One of the most bewildered Germans after the war was Legation Counsellor Eberhard von Thadden, who had been delegated the double responsibility by the German Foreign Office of working on the Jewish question with the ICRC and with Adolf Eichmann. In April, 1943, he discussed with Eichmann the rumors circulating abroad that Jews were being wantonly exterminated by the German authorities. Eichmann insisted that the very idea of extermination was absurd. Germany needed all possible labor in a struggle for her very existence.
Thadden questioned the wisdom of the internment policy. Eichmann admitted that available transportation facilities were needed to furnish both the fronts and the homeland, but he argued that it had become necessary to concentrate Jew from the occupied territories in the East and in German camps to secure Jewish labor effectively and to avert unrest and subversion in the occupied countries. Any of the occupied countries might become a front-line area within a relatively short period of time.

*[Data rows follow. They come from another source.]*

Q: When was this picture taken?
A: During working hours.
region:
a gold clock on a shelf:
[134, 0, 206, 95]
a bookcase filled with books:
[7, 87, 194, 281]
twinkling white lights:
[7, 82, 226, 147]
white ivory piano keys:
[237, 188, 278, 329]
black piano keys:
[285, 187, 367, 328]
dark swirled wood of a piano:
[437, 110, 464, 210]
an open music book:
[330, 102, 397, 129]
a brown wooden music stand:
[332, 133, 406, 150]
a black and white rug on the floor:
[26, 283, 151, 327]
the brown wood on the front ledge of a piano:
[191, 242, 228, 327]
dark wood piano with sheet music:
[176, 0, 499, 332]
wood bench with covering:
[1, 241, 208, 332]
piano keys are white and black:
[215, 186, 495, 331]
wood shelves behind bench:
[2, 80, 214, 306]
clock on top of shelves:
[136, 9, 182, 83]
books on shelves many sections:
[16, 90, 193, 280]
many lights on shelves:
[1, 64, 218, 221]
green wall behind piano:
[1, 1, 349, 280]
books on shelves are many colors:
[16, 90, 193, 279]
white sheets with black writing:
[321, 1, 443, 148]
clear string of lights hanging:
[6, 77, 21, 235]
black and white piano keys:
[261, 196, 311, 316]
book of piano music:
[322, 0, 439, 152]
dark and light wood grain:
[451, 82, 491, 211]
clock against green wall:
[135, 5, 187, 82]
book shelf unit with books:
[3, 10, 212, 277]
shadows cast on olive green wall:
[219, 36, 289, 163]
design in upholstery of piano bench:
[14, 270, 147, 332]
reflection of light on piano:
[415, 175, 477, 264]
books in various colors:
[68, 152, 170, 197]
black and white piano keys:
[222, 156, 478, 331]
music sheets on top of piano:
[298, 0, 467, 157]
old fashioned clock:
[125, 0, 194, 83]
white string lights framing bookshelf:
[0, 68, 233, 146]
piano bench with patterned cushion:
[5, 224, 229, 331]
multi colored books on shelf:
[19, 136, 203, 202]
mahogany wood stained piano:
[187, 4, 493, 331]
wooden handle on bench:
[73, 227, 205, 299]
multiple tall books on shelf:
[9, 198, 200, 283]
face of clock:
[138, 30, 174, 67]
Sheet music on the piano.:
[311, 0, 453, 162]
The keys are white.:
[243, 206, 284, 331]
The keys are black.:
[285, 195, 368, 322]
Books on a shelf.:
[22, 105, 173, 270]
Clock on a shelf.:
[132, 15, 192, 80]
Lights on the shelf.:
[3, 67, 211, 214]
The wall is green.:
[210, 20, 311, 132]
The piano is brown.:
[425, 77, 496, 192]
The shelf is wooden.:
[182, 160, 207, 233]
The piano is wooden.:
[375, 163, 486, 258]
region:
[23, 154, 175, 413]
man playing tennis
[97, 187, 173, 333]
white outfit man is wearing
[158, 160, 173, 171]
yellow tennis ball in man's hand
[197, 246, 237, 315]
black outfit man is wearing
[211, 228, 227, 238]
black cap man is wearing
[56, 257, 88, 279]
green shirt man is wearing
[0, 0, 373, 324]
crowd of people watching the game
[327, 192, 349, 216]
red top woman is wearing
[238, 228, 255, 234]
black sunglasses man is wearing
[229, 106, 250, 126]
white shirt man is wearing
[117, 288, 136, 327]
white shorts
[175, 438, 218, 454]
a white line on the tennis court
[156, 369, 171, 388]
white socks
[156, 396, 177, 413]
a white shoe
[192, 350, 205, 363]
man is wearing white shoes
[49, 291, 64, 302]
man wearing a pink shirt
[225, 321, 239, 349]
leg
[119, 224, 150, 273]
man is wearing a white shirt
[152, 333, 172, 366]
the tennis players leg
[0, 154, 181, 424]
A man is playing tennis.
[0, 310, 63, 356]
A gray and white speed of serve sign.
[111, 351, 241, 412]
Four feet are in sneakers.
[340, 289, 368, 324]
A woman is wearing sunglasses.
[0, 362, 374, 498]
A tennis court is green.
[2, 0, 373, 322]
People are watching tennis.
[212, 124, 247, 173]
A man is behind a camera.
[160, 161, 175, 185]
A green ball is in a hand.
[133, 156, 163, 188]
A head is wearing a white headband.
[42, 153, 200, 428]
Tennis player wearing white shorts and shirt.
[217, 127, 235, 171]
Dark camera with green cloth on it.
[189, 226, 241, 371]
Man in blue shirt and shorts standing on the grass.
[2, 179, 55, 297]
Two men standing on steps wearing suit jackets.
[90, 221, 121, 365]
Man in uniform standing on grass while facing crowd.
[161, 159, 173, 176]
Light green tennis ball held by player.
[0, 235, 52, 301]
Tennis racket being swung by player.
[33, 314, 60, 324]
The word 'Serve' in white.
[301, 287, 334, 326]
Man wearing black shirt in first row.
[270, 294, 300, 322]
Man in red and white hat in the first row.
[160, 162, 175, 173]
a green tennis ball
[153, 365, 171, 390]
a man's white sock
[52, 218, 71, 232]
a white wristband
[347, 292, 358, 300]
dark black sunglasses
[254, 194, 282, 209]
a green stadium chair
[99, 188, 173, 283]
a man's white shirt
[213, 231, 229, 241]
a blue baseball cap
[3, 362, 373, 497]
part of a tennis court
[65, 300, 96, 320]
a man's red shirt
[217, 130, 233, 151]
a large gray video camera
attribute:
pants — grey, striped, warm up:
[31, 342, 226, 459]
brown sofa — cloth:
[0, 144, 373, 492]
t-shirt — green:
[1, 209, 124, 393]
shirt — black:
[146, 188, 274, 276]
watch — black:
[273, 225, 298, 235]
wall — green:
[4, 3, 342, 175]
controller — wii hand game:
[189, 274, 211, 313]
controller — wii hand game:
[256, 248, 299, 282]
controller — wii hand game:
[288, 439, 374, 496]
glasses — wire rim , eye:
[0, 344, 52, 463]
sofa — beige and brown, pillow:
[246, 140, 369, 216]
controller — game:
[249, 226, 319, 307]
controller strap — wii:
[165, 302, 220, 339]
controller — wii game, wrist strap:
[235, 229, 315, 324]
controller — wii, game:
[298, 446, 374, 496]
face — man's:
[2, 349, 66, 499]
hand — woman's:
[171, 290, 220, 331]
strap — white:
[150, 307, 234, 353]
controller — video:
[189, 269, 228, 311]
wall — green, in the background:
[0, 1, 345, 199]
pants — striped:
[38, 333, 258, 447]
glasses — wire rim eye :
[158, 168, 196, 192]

Eichmann insisted that the family camps for the Jews in the East, along the lines of Theresienstadt, were far more acceptable to the Jews than the separations which the splitting up of families would entail. Eichmann admitted a case to Thaden in 1944 in which a Jew was killed in Slovakia while on transport from Hungary to Poland, but he insisted that such an event was extremely exceptional. He reminded Thadden again that the Jews were solely in camps so that their working power could be utilized and espionage could be prevented. He noted that Germany had not employed these extreme measures in the early years of the war, but only when it became evident that her very existence was at stake. Eichmann also reminded Thadden that foreign Jews who were being allowed to leave Europe directly from the camps were not charging Germany with the atrocities which were irresponsibly rumored from abroad. In short, Thadden, who had personally made numerous visits to the various concentration camps, was thoroughly convinced that Eichmann was right and that the foreign rumors of genocide in circulation were incorrect.
Eberhard von Thadden's only comment from his prison cell on June 11, 1946, after having heard the full scope of the Nuremberg Trial propaganda, was that, if Eichmann had lied, he would have to have been a "very skillful" liar indeed. The world has not yet sufficiently pondered the question about who has lied and why. Yet it is a statistical fact that, for every fraudulent affidavit or statement claiming a death camp or a gas chamber, there are at least twenty which deny the very existence of such camps and gas chambers. It is only the published evidence which has presented a lop-sided picture in support of the genocide myth.